## Supplied entries:
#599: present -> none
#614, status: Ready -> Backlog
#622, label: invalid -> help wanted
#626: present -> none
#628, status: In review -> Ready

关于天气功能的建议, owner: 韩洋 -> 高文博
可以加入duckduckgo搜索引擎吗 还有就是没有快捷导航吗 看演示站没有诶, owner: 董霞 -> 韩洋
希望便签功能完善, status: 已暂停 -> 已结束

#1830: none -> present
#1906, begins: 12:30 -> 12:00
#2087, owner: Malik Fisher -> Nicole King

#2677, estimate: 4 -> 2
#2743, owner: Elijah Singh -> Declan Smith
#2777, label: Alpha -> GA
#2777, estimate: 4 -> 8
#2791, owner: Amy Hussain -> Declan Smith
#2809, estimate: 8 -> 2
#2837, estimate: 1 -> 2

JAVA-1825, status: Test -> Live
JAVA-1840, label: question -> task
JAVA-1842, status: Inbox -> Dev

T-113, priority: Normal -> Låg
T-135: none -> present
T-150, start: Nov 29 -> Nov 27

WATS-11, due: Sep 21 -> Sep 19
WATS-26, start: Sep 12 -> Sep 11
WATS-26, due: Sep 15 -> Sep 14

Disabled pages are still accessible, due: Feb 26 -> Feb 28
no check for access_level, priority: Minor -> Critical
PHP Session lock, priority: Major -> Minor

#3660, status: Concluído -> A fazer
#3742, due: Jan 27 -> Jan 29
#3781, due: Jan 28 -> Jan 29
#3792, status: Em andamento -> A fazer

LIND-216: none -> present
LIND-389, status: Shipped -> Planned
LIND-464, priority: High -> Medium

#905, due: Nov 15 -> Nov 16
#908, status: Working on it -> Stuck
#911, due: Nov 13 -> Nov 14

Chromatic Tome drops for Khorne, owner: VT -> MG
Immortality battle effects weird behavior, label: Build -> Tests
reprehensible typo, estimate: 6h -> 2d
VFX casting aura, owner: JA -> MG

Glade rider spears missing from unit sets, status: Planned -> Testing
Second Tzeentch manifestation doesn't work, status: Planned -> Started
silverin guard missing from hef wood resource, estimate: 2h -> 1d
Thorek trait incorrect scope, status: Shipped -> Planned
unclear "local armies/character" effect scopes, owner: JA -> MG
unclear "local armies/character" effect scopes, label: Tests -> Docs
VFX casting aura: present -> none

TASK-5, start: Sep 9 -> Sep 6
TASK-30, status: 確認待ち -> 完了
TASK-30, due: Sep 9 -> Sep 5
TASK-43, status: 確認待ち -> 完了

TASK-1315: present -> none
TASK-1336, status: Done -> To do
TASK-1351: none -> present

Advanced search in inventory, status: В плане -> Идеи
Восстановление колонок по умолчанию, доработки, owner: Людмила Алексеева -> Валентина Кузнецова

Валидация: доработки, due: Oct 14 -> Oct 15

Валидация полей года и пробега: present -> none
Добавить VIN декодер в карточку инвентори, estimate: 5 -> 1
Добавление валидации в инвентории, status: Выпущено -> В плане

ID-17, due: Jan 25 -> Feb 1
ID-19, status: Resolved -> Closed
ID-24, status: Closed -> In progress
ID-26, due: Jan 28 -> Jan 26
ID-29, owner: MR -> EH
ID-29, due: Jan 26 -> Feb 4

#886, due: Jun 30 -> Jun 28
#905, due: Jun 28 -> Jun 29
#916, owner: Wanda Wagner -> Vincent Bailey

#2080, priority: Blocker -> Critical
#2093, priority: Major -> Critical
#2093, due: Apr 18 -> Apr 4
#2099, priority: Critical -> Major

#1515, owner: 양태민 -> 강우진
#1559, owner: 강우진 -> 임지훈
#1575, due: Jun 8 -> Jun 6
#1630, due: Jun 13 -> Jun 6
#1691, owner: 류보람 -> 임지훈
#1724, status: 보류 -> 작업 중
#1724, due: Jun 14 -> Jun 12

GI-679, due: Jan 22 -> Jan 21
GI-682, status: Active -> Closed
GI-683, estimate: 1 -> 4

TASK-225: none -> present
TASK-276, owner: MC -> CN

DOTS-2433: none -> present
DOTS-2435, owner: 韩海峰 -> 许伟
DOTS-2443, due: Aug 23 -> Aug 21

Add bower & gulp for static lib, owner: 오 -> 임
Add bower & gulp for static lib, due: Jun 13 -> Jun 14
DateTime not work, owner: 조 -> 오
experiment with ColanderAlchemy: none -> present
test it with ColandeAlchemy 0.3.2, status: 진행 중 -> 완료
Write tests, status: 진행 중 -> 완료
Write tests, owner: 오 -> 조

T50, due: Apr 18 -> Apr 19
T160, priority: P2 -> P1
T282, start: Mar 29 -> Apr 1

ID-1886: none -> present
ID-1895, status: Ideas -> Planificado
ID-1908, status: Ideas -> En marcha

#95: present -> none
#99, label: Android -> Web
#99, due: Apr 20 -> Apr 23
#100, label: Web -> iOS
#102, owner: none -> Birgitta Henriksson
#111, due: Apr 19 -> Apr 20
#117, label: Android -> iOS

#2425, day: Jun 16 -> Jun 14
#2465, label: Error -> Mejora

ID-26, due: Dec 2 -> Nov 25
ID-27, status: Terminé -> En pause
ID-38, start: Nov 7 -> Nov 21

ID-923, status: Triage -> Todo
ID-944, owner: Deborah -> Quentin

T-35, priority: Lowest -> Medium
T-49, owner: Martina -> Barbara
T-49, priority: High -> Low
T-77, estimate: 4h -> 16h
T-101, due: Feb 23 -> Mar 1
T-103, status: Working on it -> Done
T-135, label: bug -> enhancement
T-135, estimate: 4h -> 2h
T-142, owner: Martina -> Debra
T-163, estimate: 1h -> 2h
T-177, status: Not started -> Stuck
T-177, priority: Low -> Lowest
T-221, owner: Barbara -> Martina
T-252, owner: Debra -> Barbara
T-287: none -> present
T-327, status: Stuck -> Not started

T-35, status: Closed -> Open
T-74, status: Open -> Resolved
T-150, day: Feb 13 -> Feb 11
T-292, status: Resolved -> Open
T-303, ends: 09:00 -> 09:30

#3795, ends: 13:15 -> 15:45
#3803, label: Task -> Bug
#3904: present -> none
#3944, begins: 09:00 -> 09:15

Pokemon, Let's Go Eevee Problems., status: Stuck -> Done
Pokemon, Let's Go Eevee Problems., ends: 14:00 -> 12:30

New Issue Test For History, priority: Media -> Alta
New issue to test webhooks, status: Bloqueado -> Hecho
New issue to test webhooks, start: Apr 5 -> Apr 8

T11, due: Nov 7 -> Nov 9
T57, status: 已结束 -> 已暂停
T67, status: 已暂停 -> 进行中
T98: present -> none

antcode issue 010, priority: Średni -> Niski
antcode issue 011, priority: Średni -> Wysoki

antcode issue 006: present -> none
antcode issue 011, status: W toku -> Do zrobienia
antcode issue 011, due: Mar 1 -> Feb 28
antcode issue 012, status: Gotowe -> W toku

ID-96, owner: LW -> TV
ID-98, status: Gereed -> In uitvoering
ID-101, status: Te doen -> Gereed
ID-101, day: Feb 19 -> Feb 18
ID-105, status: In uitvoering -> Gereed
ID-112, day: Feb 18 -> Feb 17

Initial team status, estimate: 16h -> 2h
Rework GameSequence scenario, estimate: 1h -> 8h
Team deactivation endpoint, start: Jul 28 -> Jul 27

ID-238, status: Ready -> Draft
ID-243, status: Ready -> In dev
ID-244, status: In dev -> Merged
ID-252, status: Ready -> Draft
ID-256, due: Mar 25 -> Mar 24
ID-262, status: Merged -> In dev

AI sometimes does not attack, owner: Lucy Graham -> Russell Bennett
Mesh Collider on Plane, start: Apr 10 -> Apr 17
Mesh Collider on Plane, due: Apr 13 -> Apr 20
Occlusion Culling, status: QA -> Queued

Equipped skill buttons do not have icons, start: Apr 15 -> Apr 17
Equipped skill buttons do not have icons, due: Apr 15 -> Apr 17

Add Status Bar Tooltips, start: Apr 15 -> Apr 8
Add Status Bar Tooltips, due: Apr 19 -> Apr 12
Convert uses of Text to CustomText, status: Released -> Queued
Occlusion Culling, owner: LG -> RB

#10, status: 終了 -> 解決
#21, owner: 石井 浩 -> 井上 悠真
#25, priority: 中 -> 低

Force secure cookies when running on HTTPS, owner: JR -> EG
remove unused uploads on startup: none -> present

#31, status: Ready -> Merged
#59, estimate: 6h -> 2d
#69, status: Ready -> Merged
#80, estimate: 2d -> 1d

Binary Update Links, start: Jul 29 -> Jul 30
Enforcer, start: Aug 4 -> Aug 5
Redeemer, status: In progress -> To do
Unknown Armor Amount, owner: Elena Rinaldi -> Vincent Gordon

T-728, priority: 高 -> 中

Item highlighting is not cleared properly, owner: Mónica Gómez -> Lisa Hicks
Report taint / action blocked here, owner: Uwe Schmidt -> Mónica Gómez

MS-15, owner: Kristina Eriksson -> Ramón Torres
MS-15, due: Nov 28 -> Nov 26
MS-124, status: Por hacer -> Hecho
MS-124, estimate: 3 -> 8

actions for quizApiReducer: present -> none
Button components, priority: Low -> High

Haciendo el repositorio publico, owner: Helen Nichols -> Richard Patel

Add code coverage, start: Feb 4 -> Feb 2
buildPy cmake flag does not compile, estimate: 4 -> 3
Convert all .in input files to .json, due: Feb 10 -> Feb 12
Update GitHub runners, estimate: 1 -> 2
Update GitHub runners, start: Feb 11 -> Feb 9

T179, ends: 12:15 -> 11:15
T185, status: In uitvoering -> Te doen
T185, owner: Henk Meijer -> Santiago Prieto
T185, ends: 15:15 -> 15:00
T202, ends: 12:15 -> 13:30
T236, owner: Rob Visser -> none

## Work request:
Each line containing the word "Queued" must be pulled from the listing and copied.

## Result of this exercise:
Occlusion Culling, status: QA -> Queued
Convert uses of Text to CustomText, status: Released -> Queued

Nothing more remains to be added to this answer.